Господи, господи! Стоит любой вещи — из тех, что при мне, — напомнить о ней, как тоска пронзает меня насквозь. Шелковая подкладка, которой она подшила мою дорожную шапочку, сжимает мне виски раскаленными щипцами. Мое воображение до ужаса живо — я вижу ее, слышу, вижу перед собой. Ничто на свете не способно отвлечь от нее мои мысли даже на минуту. Так было со мной в Англии: я не могу вспомнить без содрогания те дни, когда томился в заточении у Хента[487] и с утра до вечера не спускал глаз с Хэмпстеда. Но тогда я мог лелеять надежду увидеться с ней снова — а теперь... О, если бы лежать в земле рядом с ее домом! Я боюсь писать ей — боюсь получить от нее письмо: один только вид ее почерка разобьет мне сердце; даже слышать о ней краем уха, видеть ее имя написанным выше моих сил. Браун, что же мне делать? Где искать утешения или покоя? Если бы судьба подарила мне выздоровление, эта страсть убила бы меня снова. Знаешь, во время болезни — у тебя дома и в Кентиштауне — этот лихорадочный жар не переставал снедать меня. Когда будешь писать мне — сделай это немедля — в Рим (poste restante),[488] поставь знак +, если она здорова и счастлива; если же нет —.
Передай привет всем. Постараюсь терпеливо переносить все горести. Человеку в моем состоянии нельзя испытывать ничего подобного. Напиши записку моей сестре и сообщи кратко об этом письме. Северн[489] чувствует себя отлично. Будь мне получше, я принялся бы заманивать тебя в Рим. Боюсь, никто не сможет меня утешить. Есть ли вести от Джорджа? О, если бы хоть раз в чем-нибудь посчастливилось в жизни мне и моим братьям! — тогда я мог бы надеяться, — но беды преследуют меня, и отчаяние стало привычным. Мне нечего сказать о Неаполе: вокруг столько нового, но все это ни капли меня не интересует.
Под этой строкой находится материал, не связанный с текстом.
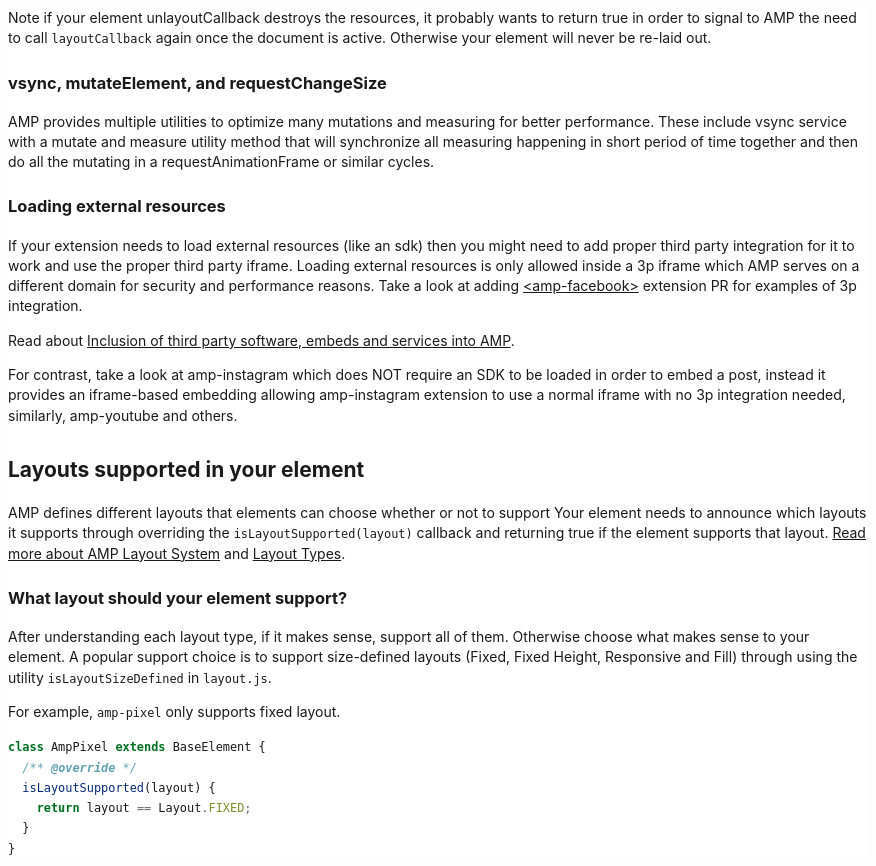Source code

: Note if your element unlayoutCallback destroys the resources, it
probably wants to return true in order to signal to AMP the need to call
`layoutCallback` again once the document is active. Otherwise your
element will never be re-laid out.

### vsync, mutateElement, and requestChangeSize

AMP provides multiple utilities to optimize many mutations and measuring
for better performance. These include vsync service with a mutate and
measure utility method that will synchronize all measuring happening in
short period of time together and then do all the mutating in a
requestAnimationFrame or similar cycles.

### Loading external resources

If your extension needs to load external resources (like an sdk) then
you might need to add proper third party integration for it to work and
use the proper third party iframe. Loading external resources is only
allowed inside a 3p iframe which AMP serves on a different domain for
security and performance reasons. Take a look at adding
[&lt;amp-facebook&gt;](https://github.com/ampproject/amphtml/pull/1479/files)
extension PR for examples of 3p integration.

Read about [Inclusion of third party software, embeds and services into
AMP](https://github.com/ampproject/amphtml/blob/master/3p/README.md).

For contrast, take a look at amp-instagram which does NOT require an SDK
to be loaded in order to embed a post, instead it provides an
iframe-based embedding allowing amp-instagram extension to use a normal
iframe with no 3p integration needed, similarly, amp-youtube and others.

## Layouts supported in your element

AMP defines different layouts that elements can choose whether or not to
support Your element needs to announce which layouts it supports through
overriding the `isLayoutSupported(layout)` callback and returning true
if the element supports that layout. [Read more about AMP Layout
System](https://amp.dev/documentation/guides-and-tutorials/learn/amp-html-layout/)
and [Layout
Types](https://amp.dev/documentation/guides-and-tutorials/learn/amp-html-layout/#layout).

### What layout should your element support?

After understanding each layout type, if it makes sense, support all of
them. Otherwise choose what makes sense to your element. A popular
support choice is to support size-defined layouts (Fixed, Fixed Height,
Responsive and Fill) through using the utility `isLayoutSizeDefined`
in `layout.js`.

For example, `amp-pixel` only supports fixed layout.

```javascript
class AmpPixel extends BaseElement {
  /** @override */
  isLayoutSupported(layout) {
    return layout == Layout.FIXED;
  }
}
```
Боюсь писать ей, но хотел бы, чтобы она знала, что я о ней помню. О Браун, Браун! Грудь мою жжет огнем, словно там угли. Не диво ли, что человеческое сердце способно вместить и выдержать столько горя? Неужели я родился на свет ради такого конца?! Да благословит ее бог — и ее мать, и ее сестру, и Джорджа, и его жену, и тебя, и всех-всех!